One of the most important things that a business owner can do is look at their balance sheets before they make any financial decisions. The reason for this is virtual CFO is because the balance sheet contains the most important information dealing with the finances of the business, and is most probable that business owners are going to be able to catch mistakes when they look at the balance sheet first. When business owners are looking at the balance sheet, they should look at their six month comparative balance sheet because this is going to help business owners notice any deviances from month-to-month that donít make sense. If the business owner is looking only at one month at a time, that doesnít necessarily give them a good enough view of trends or anomalies. If there is anything that looks extremely different from one month to the next, that should trigger a business owner to have a look at the month and see why itís different.

Something else that business owners should open mind when they are looking at the cash on their balance sheet and the cash on their bank statements. Virtuals CFO says those totals are going to look different from time to time and business owners need to be aware of why. Amounts that are contained on the balance sheet have already taken note of the items that need to clear. When business owners are looking at their bank statement, certain items may not have cleared yet. For example, business owners that have written the $2000 check the day before, that amount will show up on their balance sheet and yet it will not show up on their bank statements until the check clears. Because of this, business owners should make financial decisions based only on their balance sheet instead of their bank statements.

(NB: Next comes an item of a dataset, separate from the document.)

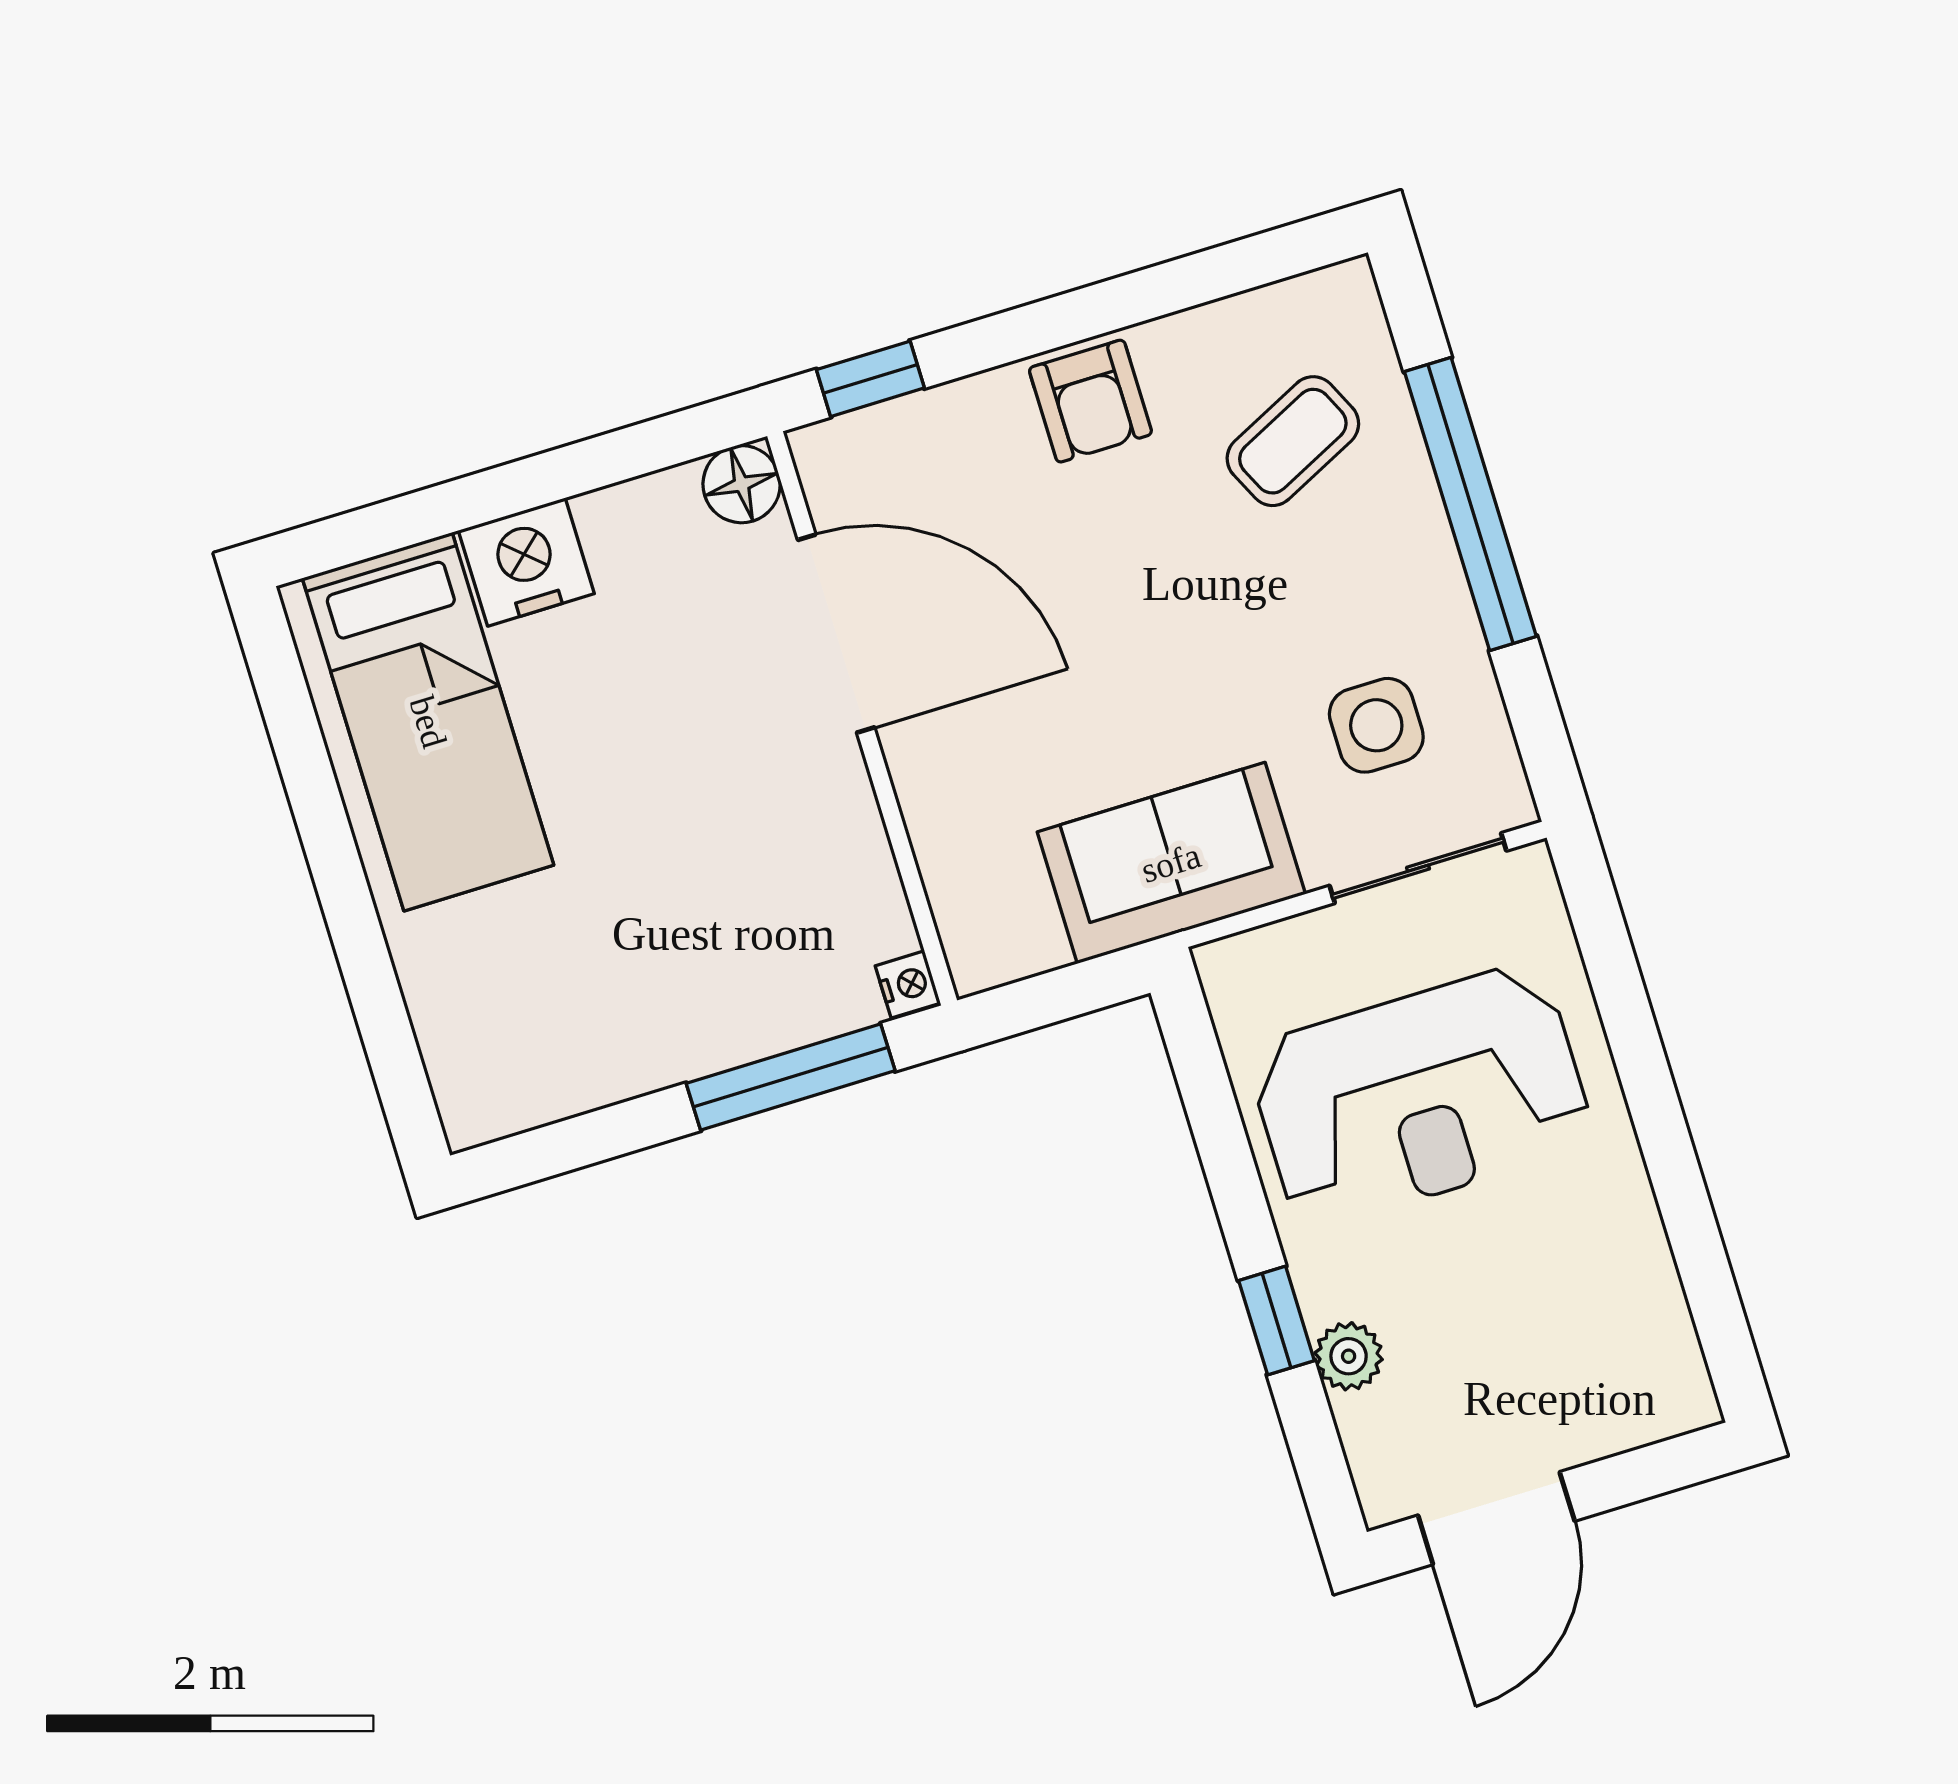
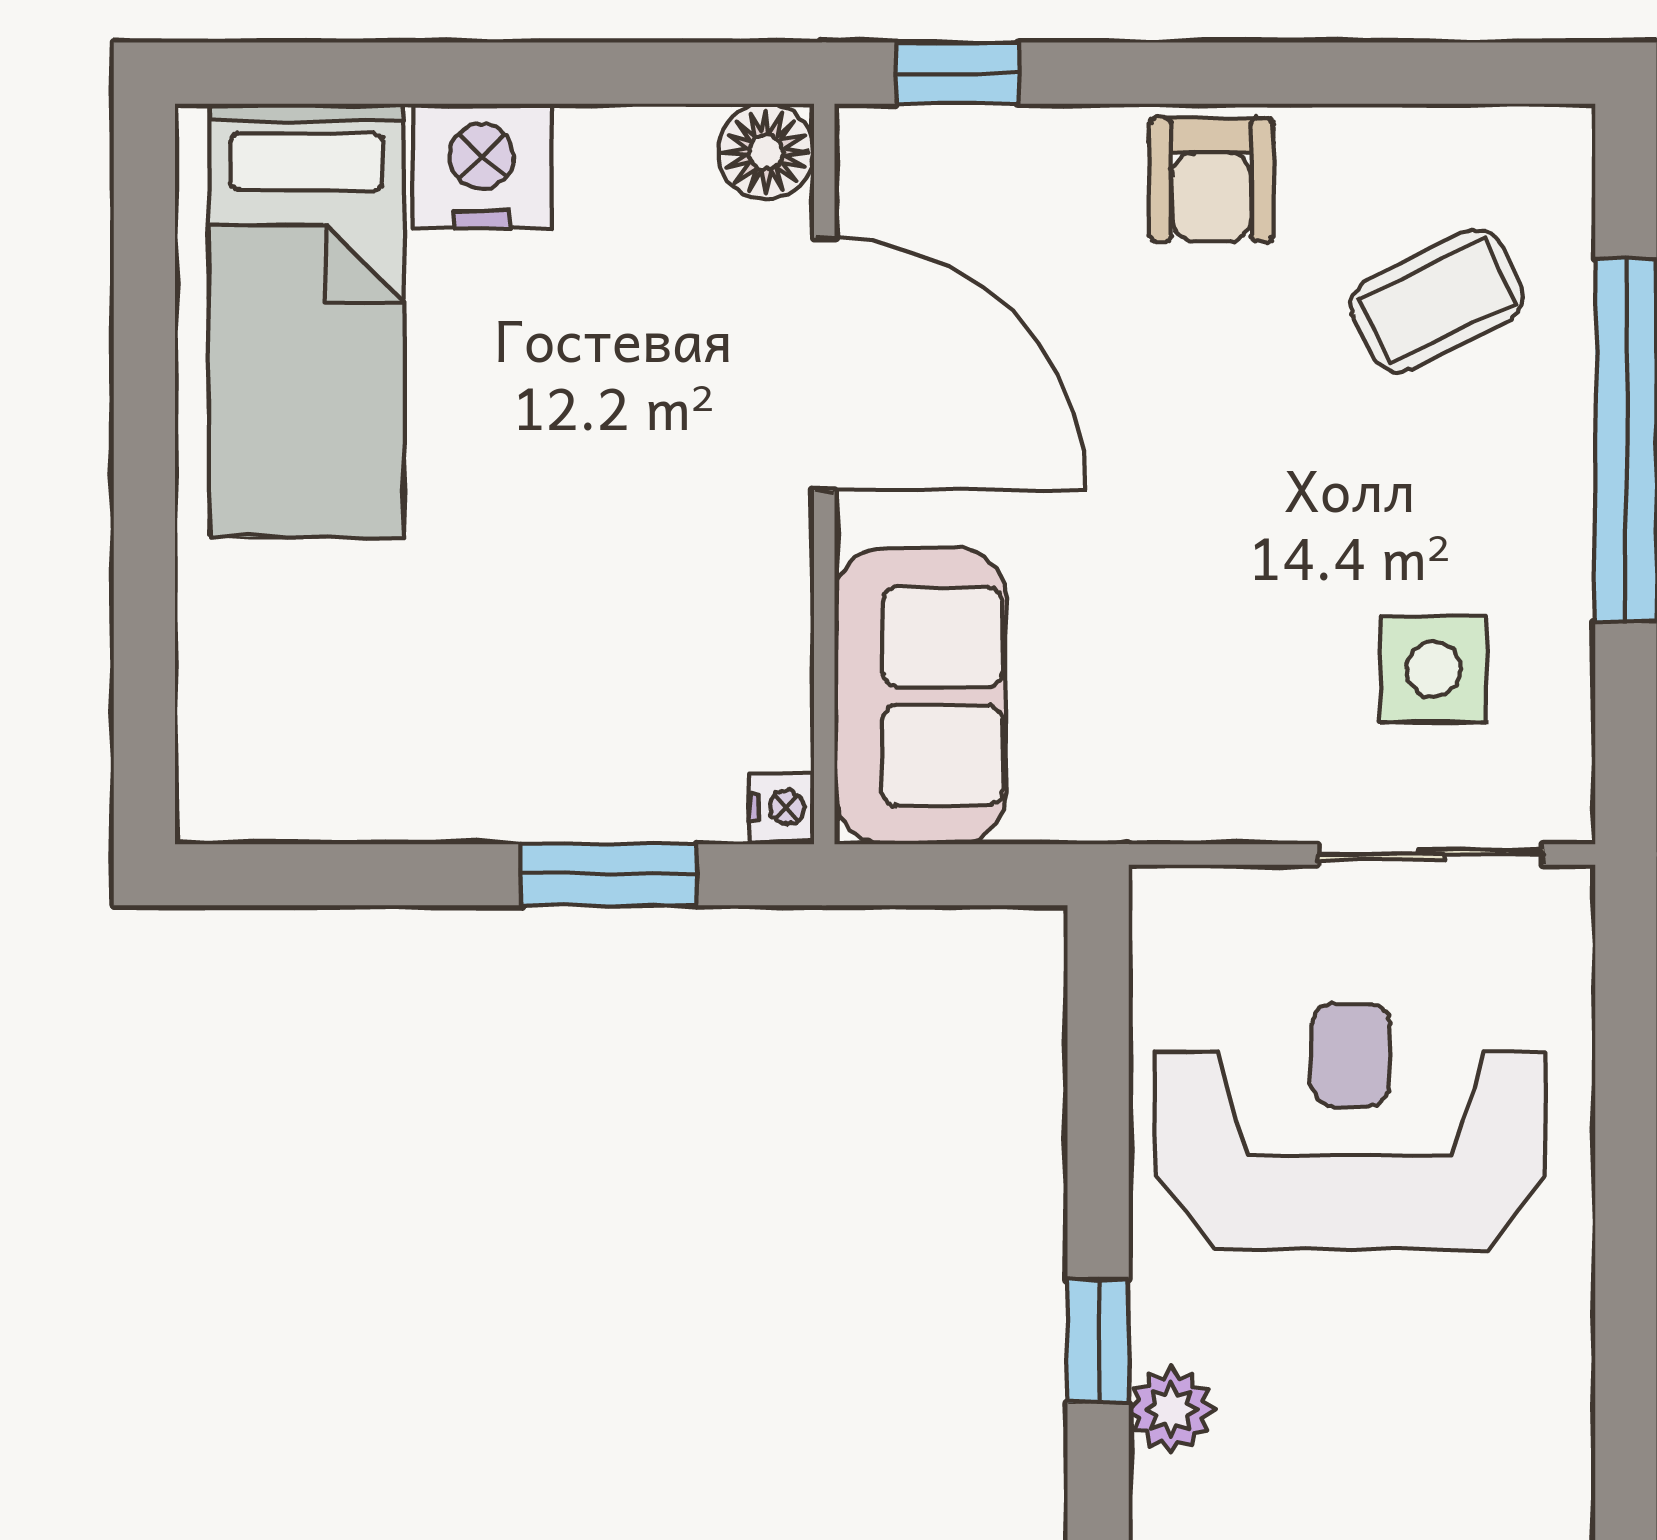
sofa: (1171, 863) -> (920, 696), moved, turned 90
window: (791, 1077) -> (609, 875), width x0.69
reception desk: (1420, 1096) -> (1351, 1126), turned 180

Business owners should also be aware of how they should add to their long-term assets onto their balance sheets is virtual CFO. Long-term assets need to be added into the section on the balance sheet listed property, plant and equipment. Assets there and a greater value of that thousand dollars that also have a useful life thatís longer than one year should be included here. Even if business owners have assets that have a lower value than thousand dollars, they should resist putting it onto their long-term assets on the balance sheet.